= Recorded data =
::::

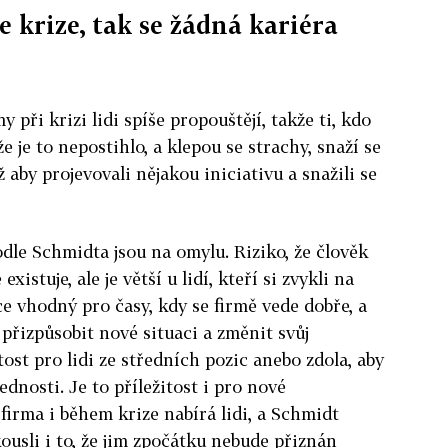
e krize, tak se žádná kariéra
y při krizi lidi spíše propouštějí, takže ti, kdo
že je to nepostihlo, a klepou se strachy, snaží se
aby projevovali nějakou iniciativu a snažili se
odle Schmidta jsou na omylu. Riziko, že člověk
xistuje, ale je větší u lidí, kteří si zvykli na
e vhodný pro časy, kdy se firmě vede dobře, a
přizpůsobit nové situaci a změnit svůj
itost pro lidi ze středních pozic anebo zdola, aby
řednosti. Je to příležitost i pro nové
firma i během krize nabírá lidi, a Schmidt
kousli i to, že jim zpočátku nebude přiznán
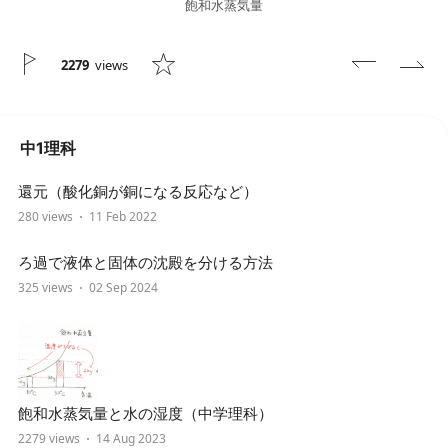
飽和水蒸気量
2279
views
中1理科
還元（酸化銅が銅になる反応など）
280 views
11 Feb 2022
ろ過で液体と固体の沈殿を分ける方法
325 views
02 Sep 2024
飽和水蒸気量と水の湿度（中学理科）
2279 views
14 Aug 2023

::::

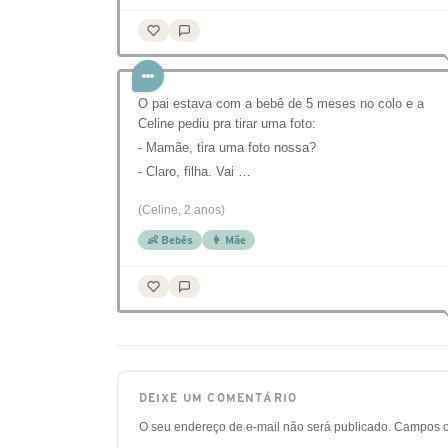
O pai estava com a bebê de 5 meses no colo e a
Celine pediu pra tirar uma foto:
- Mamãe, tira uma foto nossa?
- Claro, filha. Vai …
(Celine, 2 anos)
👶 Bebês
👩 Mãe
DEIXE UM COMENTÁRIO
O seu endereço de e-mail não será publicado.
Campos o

::::

= Task goal =
Edit everything from the line containing "e krize, tak se žádná kariéra" down to the line containing "xistuje, ale je": change "krize" to "recese", keep the rest unchanged, and give only those lines.

= Solution to the exercise =
e recese, tak se žádná kariéra
y při krizi lidi spíše propouštějí, takže ti, kdo
že je to nepostihlo, a klepou se strachy, snaží se
aby projevovali nějakou iniciativu a snažili se
odle Schmidta jsou na omylu. Riziko, že člověk
xistuje, ale je větší u lidí, kteří si zvykli na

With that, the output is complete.